TRY IT —
Throughout the records below, find each line holding "your" and copy it.
-*-
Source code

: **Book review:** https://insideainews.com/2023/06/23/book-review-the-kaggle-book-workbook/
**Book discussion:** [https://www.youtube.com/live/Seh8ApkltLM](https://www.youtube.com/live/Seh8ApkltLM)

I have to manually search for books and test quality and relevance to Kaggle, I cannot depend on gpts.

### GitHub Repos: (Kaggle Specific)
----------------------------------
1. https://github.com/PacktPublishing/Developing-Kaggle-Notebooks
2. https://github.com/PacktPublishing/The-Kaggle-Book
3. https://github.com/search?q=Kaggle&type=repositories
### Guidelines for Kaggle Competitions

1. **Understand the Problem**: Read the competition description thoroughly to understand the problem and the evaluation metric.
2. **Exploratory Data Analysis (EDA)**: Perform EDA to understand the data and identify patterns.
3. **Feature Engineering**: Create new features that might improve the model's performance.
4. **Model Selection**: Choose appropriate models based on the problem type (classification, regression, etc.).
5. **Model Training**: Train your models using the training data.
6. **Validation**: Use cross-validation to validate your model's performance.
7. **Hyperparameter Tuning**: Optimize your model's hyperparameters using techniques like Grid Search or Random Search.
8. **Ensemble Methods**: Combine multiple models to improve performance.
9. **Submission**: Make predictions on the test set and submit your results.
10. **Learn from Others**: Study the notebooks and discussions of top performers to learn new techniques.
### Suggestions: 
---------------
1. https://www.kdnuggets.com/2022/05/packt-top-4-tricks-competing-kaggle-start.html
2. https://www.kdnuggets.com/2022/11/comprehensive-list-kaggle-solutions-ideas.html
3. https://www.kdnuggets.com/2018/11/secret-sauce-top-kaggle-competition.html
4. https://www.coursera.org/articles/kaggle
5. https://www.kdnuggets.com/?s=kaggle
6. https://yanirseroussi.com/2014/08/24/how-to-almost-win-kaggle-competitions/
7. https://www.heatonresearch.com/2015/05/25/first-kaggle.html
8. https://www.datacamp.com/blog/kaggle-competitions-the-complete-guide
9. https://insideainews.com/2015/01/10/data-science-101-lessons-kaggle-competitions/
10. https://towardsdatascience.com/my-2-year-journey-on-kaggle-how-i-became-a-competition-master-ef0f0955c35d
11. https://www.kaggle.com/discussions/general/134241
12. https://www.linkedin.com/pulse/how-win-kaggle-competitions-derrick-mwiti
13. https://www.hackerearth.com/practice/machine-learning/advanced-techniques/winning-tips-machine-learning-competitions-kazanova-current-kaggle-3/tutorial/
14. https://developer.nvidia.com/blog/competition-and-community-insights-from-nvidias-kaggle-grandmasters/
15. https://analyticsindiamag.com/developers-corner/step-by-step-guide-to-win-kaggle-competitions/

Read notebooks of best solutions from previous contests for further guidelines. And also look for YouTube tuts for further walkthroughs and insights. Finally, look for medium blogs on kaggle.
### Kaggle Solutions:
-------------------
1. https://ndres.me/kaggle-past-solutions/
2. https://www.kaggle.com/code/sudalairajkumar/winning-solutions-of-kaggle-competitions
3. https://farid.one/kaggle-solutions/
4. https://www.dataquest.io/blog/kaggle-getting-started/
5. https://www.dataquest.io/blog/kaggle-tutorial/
-*-
SOLUTION BELOW —
5. **Model Training**: Train your models using the training data.
6. **Validation**: Use cross-validation to validate your model's performance.
7. **Hyperparameter Tuning**: Optimize your model's hyperparameters using techniques like Grid Search or Random Search.
9. **Submission**: Make predictions on the test set and submit your results.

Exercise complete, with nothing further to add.